A senior UN official has warned that violence in the Central African Republic (CAR) has forced almost all of the country's Muslims to flee.
Adama Dieng, the UN advisor on the prevention of genocide, said on Monday that the country is "being emptied of its Muslim population," AFP reported.
"Unless those who are perpetrating these serious crimes are made to account for those crimes, it is unlikely that we will not reach... genocide," he said.
Dieng was among the first to warn late last year of the escalating sectarian violence in the African country, saying the country was at risk of genocide.
"People are fleeing because they know that they are being targeted on the grounds of their religion," he said.
On March 6, UN High Commissioner for Refugees Antonio Guterres said most of the Muslims were driven out of the CAR’s western half.
"Since early December we have effectively witnessed a 'cleansing' of the majority of the Muslim population in western CAR," Guterres told a meeting of the UN Security Council on the ongoing crisis in the impoverished African country.

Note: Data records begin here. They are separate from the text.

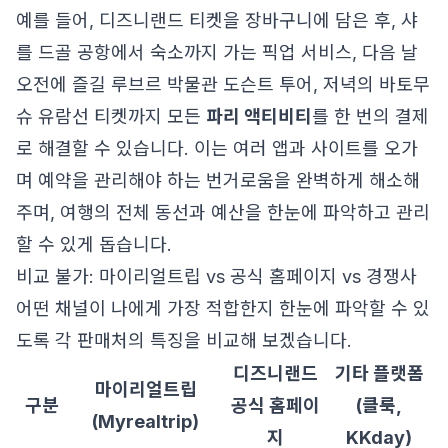
예를 들어, 디즈니랜드 티켓을 장바구니에 담은 후, 샤
를 드골 공항에서 숙소까지 가는 픽업 서비스, 다음 날
오전에 즐길 루브르 박물관 도슨트 투어, 저녁의 바토무
슈 유람선 티켓까지 모든
파리 액티비티
를 한 번의 결제
로 해결할 수 있습니다. 이는 여러 앱과 사이트를 오가
며 예약을 관리해야 하는 번거로움을 완벽하게 해소해
주며, 여행의 전체 동선과 예산을 한눈에 파악하고 관리
할 수 있게 돕습니다.
비교 불가: 마이리얼트립 vs 공식 홈페이지 vs 경쟁사
어떤 채널이 나에게 가장 적합한지 한눈에 파악할 수 있
도록 각 판매처의 특징을 비교해 보겠습니다.
디즈니랜드
기타 플랫폼
마이리얼트립
구분
공식 홈페이
(클룩,
(Myrealtrip)
지
KKday)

So far, thousands of people are believed to have been killed and more than one million displaced.
Some 2,000 French troops, supported by a 6,000-strong African Union force known as MISCA, are currently deployed to the CAR.
Dieng noted that the foreign forces have so far failed to curb the violence.
"Despite the presence of these troops... we are still now extremely worried," Dieng said, stressing the need to protect the remaining Muslims.
The Central African Republic has been facing deadly unrest since December 2013, when Christian armed groups launched coordinated attacks against the mostly Muslim Seleka group that toppled the government in March 2013.